May 1 (Reuters) – The Federal Reserve is planning new steps to ensure officials and top staff are complying with financial trading and ethics rules put in place last year, it said in a report on Monday.
The report, released Monday by the central bank’s in-house watchdog, the Office of the Inspector General, or OIG, argued that more central bank staff should be covered by the rules.
More work can be done on the process of filing disclosure reports and verifying their accuracy while clarifying how those who violate the rules will be held accountable, it said.
The Fed’s Board of Governors concurred with much of the IG report findings and offered timelines and processes for meeting the recommendations. A Fed spokesperson declined to comment beyond the Board’s formal responses in the report.
“We take seriously the need to ensure the effectiveness of the [Federal Open Market Committee’s] Trading and Investment Policy, and we look forward to addressing the OIG’s recommendations,” Fed Chairman Powell said in the IG’s report.
The watchdog’s report is the latest development in a long-running effort by the central bank to impose limits on officials’ and staff’s financial activities.
In 2021, the leaders of the Dallas and Boston regional Fed banks retired early after their financial disclosure statements showed they’d actively traded in financial markets while setting monetary policy, even as that trading was consistent with rules then in place.
Other Fed officials have also faced heat for their trading activities, including Powell and former Vice-Chairman Richard Clarida.
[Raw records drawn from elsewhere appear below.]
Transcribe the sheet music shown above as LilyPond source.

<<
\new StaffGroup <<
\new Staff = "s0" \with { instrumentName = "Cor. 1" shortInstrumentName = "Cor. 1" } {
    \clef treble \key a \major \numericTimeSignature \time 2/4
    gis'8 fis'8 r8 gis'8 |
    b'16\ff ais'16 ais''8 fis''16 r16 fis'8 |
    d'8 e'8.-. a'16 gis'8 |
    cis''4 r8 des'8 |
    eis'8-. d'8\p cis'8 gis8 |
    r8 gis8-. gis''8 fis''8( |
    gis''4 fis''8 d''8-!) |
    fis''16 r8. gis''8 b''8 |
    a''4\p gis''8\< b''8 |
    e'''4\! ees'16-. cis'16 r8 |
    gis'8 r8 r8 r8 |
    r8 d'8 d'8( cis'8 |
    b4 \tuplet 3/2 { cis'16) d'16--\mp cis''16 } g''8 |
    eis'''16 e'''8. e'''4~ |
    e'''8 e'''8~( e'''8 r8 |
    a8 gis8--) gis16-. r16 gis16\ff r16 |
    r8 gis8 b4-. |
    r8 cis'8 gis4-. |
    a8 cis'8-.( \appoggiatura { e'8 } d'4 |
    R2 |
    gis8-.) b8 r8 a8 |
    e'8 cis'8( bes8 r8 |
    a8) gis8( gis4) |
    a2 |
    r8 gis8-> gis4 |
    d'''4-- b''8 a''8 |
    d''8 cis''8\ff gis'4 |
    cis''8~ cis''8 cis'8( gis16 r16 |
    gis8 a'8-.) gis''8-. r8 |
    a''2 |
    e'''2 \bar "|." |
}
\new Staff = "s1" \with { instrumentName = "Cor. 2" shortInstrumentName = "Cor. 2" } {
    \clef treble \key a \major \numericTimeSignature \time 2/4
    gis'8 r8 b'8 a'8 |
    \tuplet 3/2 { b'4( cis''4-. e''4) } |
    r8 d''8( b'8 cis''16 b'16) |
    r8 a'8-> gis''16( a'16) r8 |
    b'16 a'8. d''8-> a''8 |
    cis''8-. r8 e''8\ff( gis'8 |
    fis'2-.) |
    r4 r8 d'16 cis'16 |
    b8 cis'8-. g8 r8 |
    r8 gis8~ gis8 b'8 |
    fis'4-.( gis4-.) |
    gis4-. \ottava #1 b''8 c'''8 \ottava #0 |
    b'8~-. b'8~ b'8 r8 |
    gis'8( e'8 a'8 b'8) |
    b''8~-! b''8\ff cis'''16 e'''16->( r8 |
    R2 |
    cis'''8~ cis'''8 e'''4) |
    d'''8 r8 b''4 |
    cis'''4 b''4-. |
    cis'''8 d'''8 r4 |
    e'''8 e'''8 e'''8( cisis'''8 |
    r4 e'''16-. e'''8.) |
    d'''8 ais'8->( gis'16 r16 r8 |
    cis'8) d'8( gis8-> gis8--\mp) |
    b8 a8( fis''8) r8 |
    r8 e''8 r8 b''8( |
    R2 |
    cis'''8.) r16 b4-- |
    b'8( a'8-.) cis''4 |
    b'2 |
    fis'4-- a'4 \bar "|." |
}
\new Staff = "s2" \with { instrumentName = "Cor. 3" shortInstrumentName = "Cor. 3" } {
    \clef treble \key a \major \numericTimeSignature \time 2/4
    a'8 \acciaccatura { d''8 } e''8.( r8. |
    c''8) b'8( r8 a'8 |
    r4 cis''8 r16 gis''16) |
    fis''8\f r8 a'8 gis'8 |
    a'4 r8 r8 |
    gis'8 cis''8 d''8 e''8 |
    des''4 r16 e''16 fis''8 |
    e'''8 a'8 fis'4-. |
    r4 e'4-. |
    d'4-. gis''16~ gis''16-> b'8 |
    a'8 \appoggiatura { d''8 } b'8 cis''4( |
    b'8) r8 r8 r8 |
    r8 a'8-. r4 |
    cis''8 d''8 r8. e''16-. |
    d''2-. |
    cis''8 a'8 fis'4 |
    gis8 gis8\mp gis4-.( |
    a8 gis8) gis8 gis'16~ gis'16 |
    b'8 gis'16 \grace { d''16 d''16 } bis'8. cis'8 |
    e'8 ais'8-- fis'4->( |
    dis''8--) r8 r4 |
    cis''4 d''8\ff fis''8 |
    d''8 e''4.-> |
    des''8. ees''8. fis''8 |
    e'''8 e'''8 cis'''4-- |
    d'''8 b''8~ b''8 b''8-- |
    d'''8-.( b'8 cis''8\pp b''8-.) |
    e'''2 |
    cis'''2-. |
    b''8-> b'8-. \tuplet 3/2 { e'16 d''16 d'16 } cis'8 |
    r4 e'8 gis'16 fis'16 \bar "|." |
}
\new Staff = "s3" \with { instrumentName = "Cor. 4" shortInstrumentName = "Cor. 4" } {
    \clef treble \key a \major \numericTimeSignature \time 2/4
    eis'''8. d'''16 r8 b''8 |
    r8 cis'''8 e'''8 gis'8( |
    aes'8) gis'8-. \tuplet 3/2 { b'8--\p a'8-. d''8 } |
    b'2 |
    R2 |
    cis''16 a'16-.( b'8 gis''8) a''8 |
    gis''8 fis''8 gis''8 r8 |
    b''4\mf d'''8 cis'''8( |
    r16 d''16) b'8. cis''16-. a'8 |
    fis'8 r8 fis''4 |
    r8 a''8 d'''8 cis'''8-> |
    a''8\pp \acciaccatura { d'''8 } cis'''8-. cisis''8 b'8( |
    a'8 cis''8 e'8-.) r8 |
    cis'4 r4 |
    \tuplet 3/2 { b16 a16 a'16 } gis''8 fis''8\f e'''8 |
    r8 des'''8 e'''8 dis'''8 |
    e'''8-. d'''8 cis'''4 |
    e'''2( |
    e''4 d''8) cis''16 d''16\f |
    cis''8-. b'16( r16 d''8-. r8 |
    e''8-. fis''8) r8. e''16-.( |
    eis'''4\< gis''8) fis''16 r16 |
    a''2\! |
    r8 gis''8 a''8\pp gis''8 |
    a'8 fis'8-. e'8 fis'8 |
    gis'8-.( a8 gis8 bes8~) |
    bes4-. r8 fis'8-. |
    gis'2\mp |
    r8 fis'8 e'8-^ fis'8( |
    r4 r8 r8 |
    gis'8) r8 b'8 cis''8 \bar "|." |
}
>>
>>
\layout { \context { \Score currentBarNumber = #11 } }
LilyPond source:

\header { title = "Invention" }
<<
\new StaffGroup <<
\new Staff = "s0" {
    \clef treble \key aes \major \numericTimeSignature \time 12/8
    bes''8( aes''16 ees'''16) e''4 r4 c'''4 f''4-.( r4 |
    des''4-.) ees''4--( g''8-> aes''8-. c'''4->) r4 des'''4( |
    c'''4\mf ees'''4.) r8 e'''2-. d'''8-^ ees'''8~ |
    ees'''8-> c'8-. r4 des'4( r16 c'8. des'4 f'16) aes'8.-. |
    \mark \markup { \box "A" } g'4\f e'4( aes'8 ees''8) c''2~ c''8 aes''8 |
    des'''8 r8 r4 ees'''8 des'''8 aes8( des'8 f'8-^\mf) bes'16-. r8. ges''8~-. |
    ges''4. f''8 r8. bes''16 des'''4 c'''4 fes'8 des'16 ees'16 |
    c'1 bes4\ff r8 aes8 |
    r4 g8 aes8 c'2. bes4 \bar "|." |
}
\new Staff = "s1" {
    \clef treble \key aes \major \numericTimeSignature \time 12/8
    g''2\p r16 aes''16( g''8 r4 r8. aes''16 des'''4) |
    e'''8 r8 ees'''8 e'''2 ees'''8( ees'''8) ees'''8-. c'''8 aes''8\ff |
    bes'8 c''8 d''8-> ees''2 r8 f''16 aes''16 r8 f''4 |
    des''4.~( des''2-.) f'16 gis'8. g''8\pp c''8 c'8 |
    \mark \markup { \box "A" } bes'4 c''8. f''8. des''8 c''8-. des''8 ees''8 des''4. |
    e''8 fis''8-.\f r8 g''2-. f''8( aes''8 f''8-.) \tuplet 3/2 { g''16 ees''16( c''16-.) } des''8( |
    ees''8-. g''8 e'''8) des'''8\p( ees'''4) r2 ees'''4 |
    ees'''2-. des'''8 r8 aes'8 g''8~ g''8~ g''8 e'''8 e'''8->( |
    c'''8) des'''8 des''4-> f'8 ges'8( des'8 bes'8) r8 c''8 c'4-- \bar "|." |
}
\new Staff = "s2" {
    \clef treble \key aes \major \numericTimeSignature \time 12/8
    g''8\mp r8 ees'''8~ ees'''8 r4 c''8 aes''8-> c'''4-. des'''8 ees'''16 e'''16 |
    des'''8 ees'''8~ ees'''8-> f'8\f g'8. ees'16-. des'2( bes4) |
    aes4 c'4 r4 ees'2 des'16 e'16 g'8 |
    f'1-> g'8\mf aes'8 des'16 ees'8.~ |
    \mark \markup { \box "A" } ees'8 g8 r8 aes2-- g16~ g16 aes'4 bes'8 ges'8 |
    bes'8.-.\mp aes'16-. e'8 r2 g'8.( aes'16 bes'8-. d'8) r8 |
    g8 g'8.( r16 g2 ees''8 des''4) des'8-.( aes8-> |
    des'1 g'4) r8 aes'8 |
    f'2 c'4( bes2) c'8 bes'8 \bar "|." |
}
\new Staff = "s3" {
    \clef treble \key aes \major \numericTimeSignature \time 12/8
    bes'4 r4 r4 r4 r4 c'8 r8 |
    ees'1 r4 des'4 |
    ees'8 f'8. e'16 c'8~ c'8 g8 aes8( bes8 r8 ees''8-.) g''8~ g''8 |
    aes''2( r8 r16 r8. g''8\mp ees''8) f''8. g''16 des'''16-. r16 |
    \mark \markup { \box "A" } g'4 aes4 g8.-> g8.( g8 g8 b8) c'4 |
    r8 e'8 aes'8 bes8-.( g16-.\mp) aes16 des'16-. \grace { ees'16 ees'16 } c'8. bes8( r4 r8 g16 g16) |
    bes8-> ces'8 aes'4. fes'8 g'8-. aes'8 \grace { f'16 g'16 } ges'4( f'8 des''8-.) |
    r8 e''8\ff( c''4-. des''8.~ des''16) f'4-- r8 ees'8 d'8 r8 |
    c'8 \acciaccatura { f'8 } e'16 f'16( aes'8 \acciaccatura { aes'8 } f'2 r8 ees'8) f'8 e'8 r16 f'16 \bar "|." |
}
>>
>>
Meanwhile, last year Atlanta Fed leader Raphael Bostic acknowledged some of his investment activity inadvertently happened at forbidden periods.
The IG is still looking into the trading of regional Fed officials.
The Fed formalized new rules that sharply restricted what Fed officials and senior staff can trade and when they can do it, and required pre-approval for trades as well in February of last year. The new rules were aimed at ensuring central bankers are setting monetary policy for the good of the nation and not their own personal financial positions.
The Fed said in response to the IG recommendations that by the second quarter of next year, it plans to have a system to verify that information disclosed by officials and staff is accurate. But according to the report, some at the central bank viewed the process as burdensome and possibly even unnecessary.
“A Board official stated that requiring brokerage statements from covered individuals would be a significant resource requirement and may not be worth the burden or cost,” the report said, adding “another Board official stated the Board does not have a problem that necessitates reviewing brokerage statements and that requiring them would be excessive.”
The Fed also said in the report that by the end of this year, it would offer a formal draft on how violations of the trading policy would be enforced, and who would be responsible for imposing any sanctions.